5.1.1 Harm and Regulation-The Scope of Our Inquiry

Part: 
Two
Chapter: 
5

A central part of our mission has been to examine the question of whether pornography is harmful. In attempting to answer this question, we have made a conscious decision not to allow our examination of the harm question to be constricted by the existing legal/ constitutional definition of the legally obscene. As explained in Chapter 3, we agree with that definition of principle, and we believe that in most cases it allows criminal prosecution of what ought to be prosecuted and prohibits criminal prosecution of what most of us believe is material properly protected by the First Amendment. In light of this, our decision to look at the potential for harm in a range of material substantially broader than the legally obscene requires some explanation. One reason for this approach was the fact that in some respects existing constitutional decisions permit non-prohibitory restrictions of material other than the legally obscene. With respect to zoning, broadcast regulation, and liquor licensing, existing Supreme Court case law permits some control, short of total prohibition, of the time, place, and manner in which sexually explicit materials that are short of being legally obscene may be distributed. When these non-prohibitory techniques are used, the form of regulation is still constrained by constitutional considerations, but the regulation need not be limited only to that which has been or would be found legally obscene. To address fully the question of government regulation, therefore, requires that an examination of possible harm encompass a range of materials broader than the legally obscene.

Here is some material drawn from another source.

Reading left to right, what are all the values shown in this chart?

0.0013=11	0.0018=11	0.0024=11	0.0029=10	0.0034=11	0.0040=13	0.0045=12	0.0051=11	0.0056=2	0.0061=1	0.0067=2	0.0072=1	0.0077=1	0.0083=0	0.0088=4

Moreover, the range of techniques of social control is itself broader than the scope of any form of permissible or desirable governmental regulation. We discuss in Chapter 8 many of these techniques, including pervasive social condemnation, public protest, picketing, and boycotts. It is appropriate here, however, to emphasize that we do not see any necessary connection between what is protected by law (and therefore protected from law), on the one hand, and what citizens may justifiably object to and take non-governmental action against, on the other. And if it is appropriate for citizens justifiably to protest against some sexually explicit materials despite the fact that those materials are constitutionally protected, then it is appropriate for us to broaden the realm of our inquiry accordingly.[44]

Most importantly, however, we categorically reject the idea that material cannot be constitutionally protected, and properly so, while still being harmful. All of us, for example, feel that the inflammatory utterances of Nazis, the Ku Klux Klan, and racists of other varieties are harmful both to the individuals to whom their epithets are directed as well as to society as a whole. Yet all of us acknowledge and most of us support the fact that the harmful speeches of these people are nevertheless constitutionally protected. That the same may hold true with respect to some sexually explicit materials was at least our working assumption in deciding to look at a range of materials broader than the legally obscene. There is no reason whatsoever to suppose that such material is necessarily harmless just because it is and should remain protected by the First Amendment. As a result, we reject the notion that an investigation of the question of harm must be restricted to material unprotected by the Constitution.

The converse of this is equally true. Just as there is no necessary connection between the constitutionally protected and the harmless, so too is there no necessary connection between the constitutionally unprotected and the harmful. We examine the harm question with respect to material that is legally obscene because even if material is therefore unprotected by the First Amendment, it does not follow that it is harmful. That some sexually explicit material is constitutionally regulable does not answer the question of whether anything justifies its regulation. Accordingly, we do not take our acceptance of the current constitutional approach to obscenity as diminishing the need to examine the harms purportedly associated with the distribution or use of such material.

We thus take as substantially dissimilar the question of constitutional protection and the question of harm. Even apart from constitutional issues, we also take to be separate the question of the advisability of governmental regulation, all things considered, and the question of the harmfulness of some or all sexually explicit materials. The upshot of all of this is that we feel it entirely proper to identify harms that may accompany certain sexually explicit material before and independent of an inquiry into the desirability and constitutionality of regulating even that sexually explicit material that may be harmful. As a result, our inquiry into harm encompasses much material that would not generally be considered "pornographic" as we use that term here.

Notes

  1. With respect to the general issue of condemnation, and especially with respect to the condemnation of specific materials by name, our role as a government commission is somewhat more problematic. At some point governmental condemnation may act effectively as governmental restraint (see, Bantam Books, Inc. v Sullivan, 372 U.S.,p. 58 {19631}, and we are therefore more cautious in condemning specific publications by name than citizens need be. This caution, however, does not mean that we feel that governmental agencies may not properly condemn even that which they cannot control. We feel that we have both the right and the duty to condemn, in some cases, that which is properly constitutionally protected, but we do so with more caution than is necessary when the condemnation comes from the citizenry and not the government.